§ Required action
Pictures stay out of this copy, which runs from the first line of the material through the line containing "pyautogui.press('alt+Left')".

====================

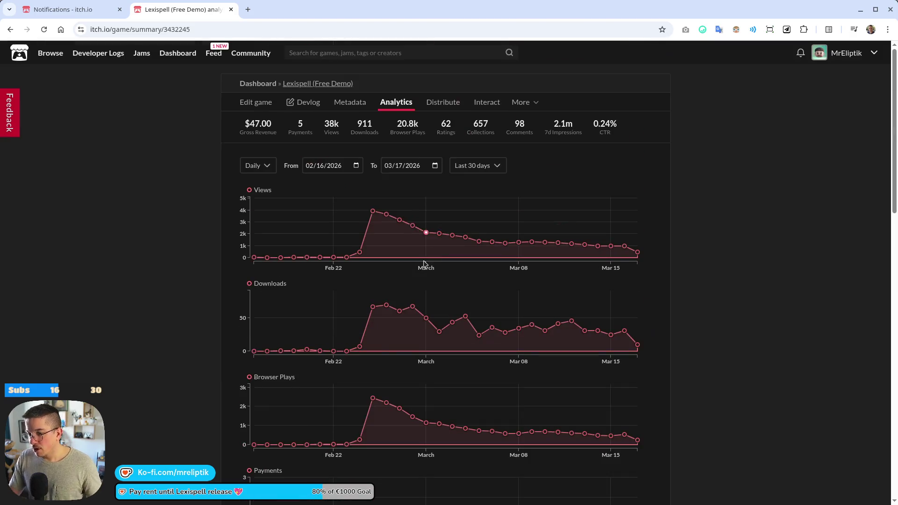
pyautogui.scroll(-6, 374, 199)
pyautogui.moveTo(613, 242)
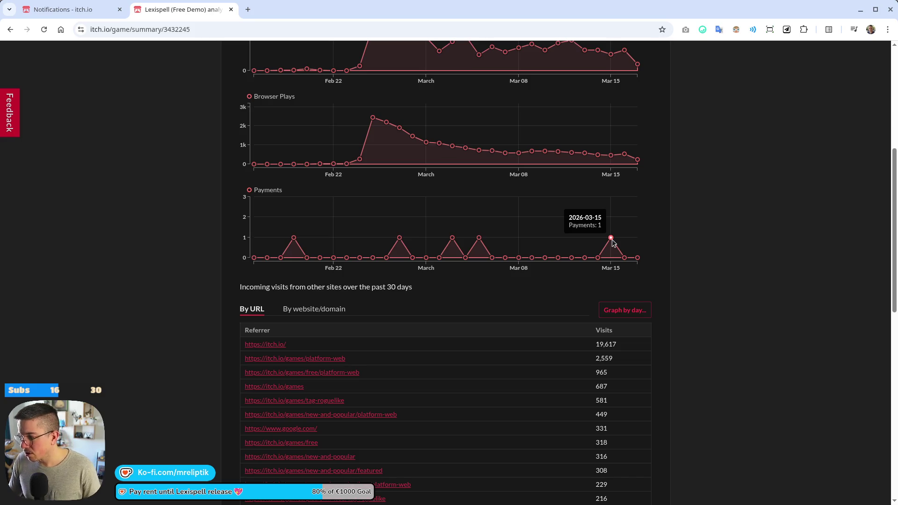
pyautogui.scroll(6, 585, 253)
pyautogui.rightClick(196, 57)
pyautogui.click(113, 166)
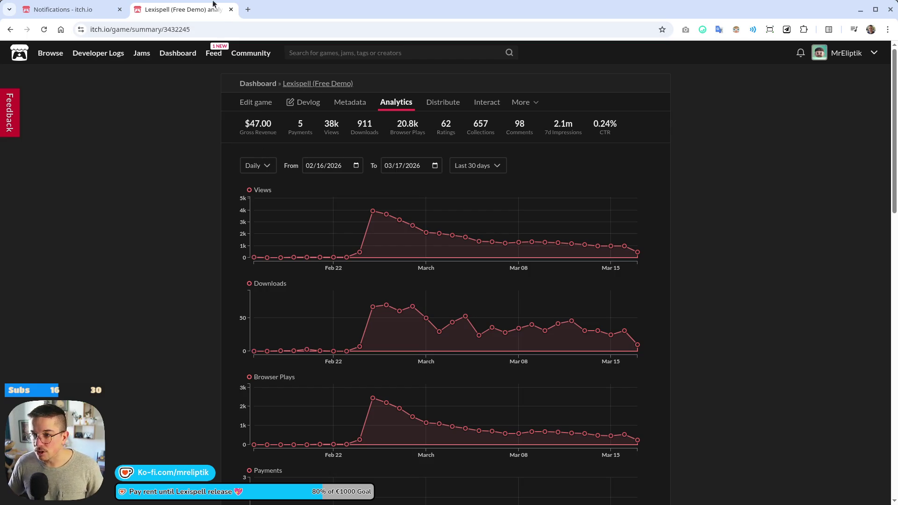
pyautogui.click(231, 10)
# Go back from the analytics page and close the browser to return to Godot.
pyautogui.press('alt+Left')
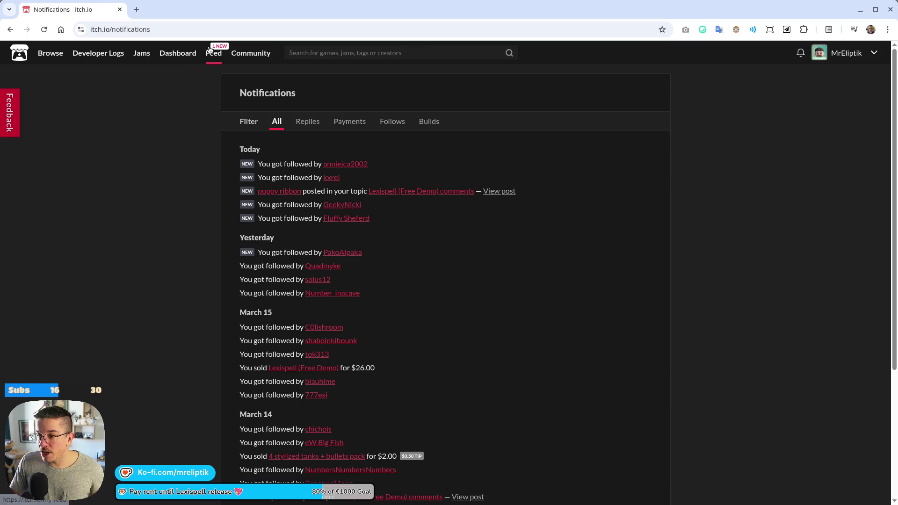
pyautogui.click(120, 9)
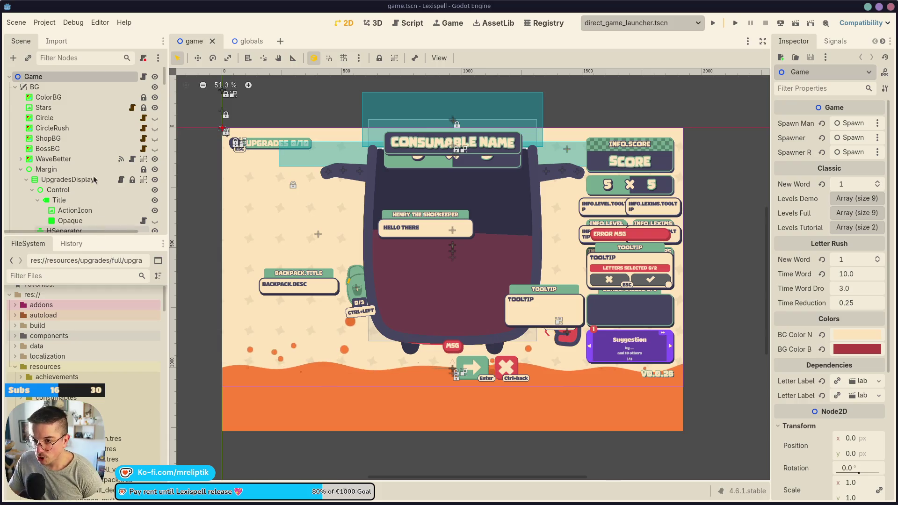
pyautogui.click(240, 41)
pyautogui.click(187, 42)
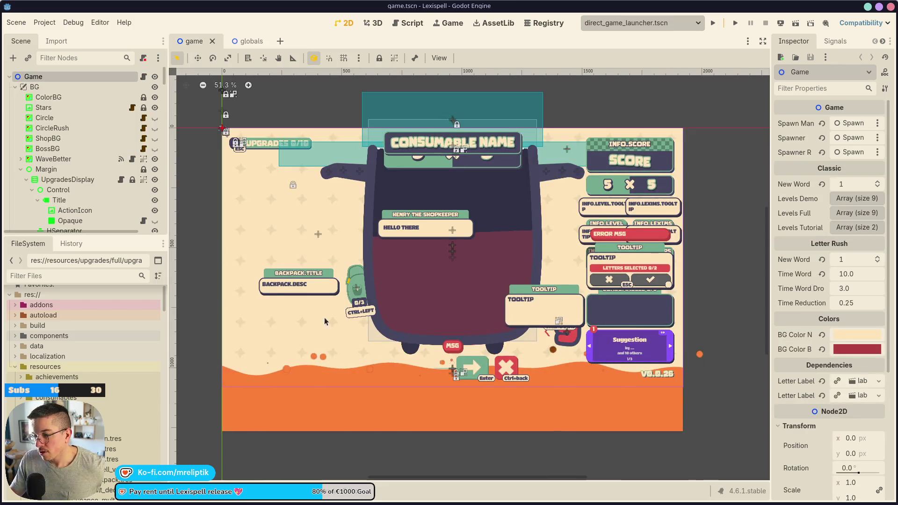
pyautogui.moveTo(551, 504)
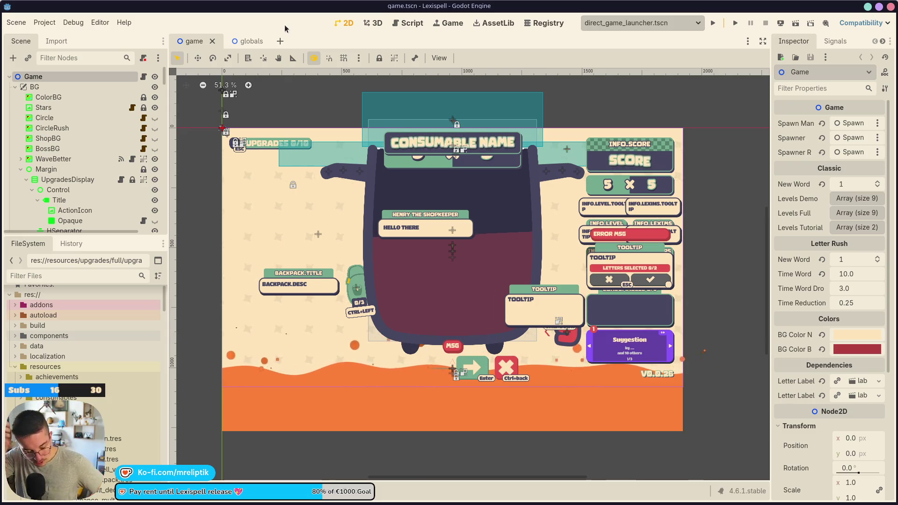
pyautogui.moveTo(120, 503)
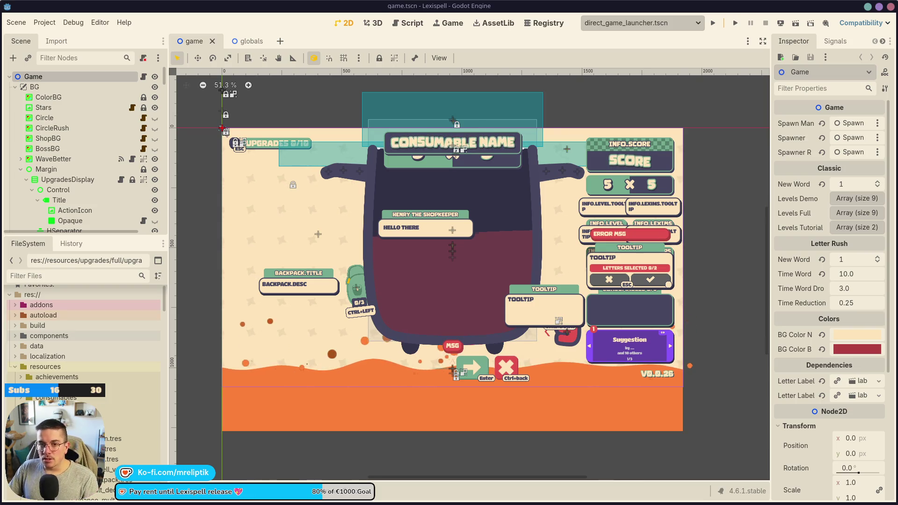
pyautogui.scroll(2, 262, 257)
pyautogui.scroll(-3, 327, 211)
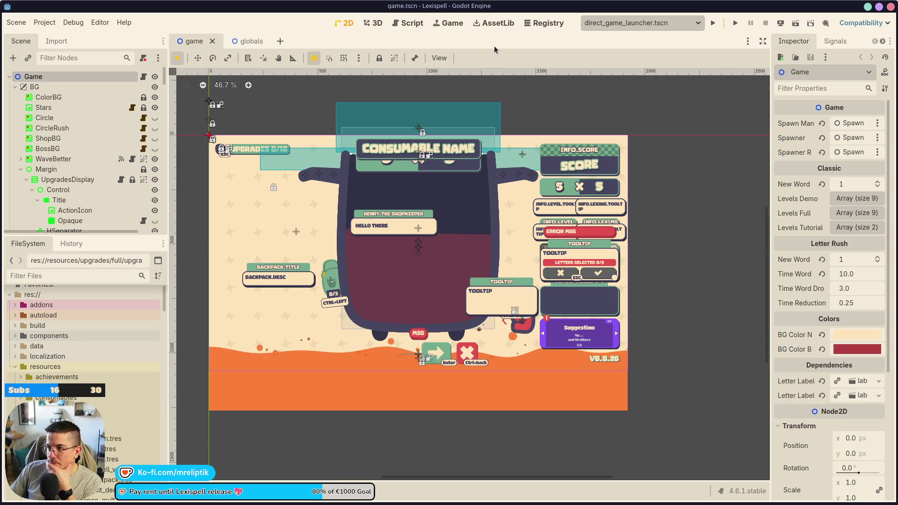
# Move 'Fountain to upgrade/exchange' above 'Fix special case wand merge' in TODO.
pyautogui.moveTo(897, 120)
pyautogui.mouseDown()
pyautogui.moveTo(722, 122)
pyautogui.moveTo(211, 75)
pyautogui.moveTo(80, 35)
pyautogui.moveTo(140, 2)
pyautogui.mouseUp()
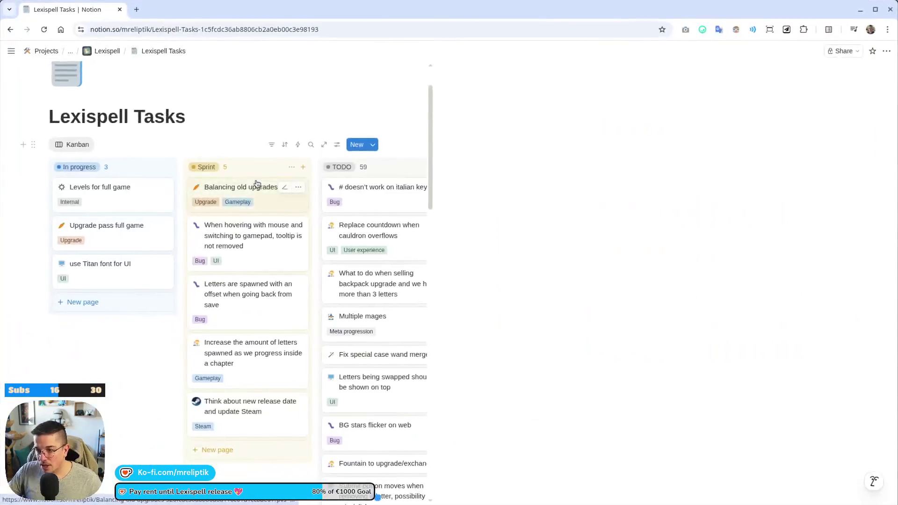
pyautogui.scroll(-4, 187, 414)
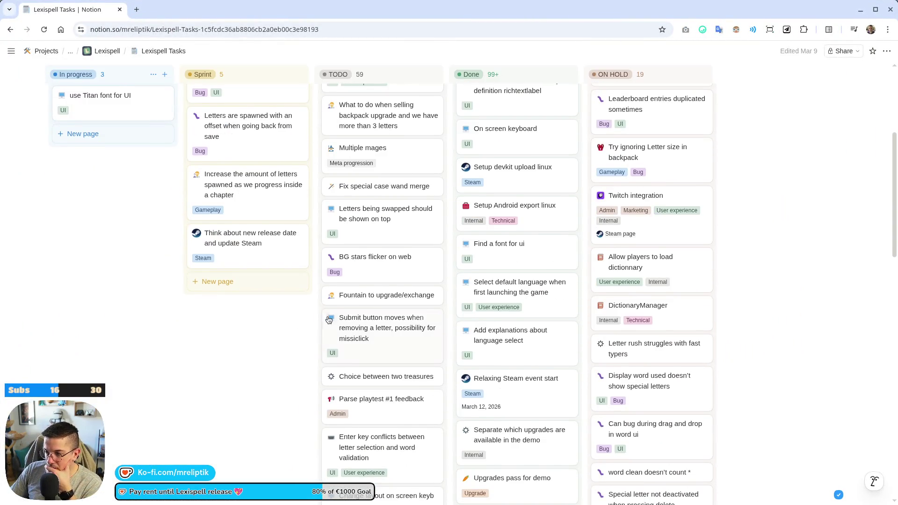
pyautogui.scroll(-1, 382, 275)
pyautogui.scroll(1, 374, 276)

====================

§ Worked solution
pyautogui.scroll(-6, 374, 199)
pyautogui.moveTo(613, 242)
pyautogui.scroll(6, 585, 253)
pyautogui.rightClick(196, 57)
pyautogui.click(113, 166)
pyautogui.click(231, 10)
# Go back from the analytics page and close the browser to return to Godot.
pyautogui.press('alt+Left')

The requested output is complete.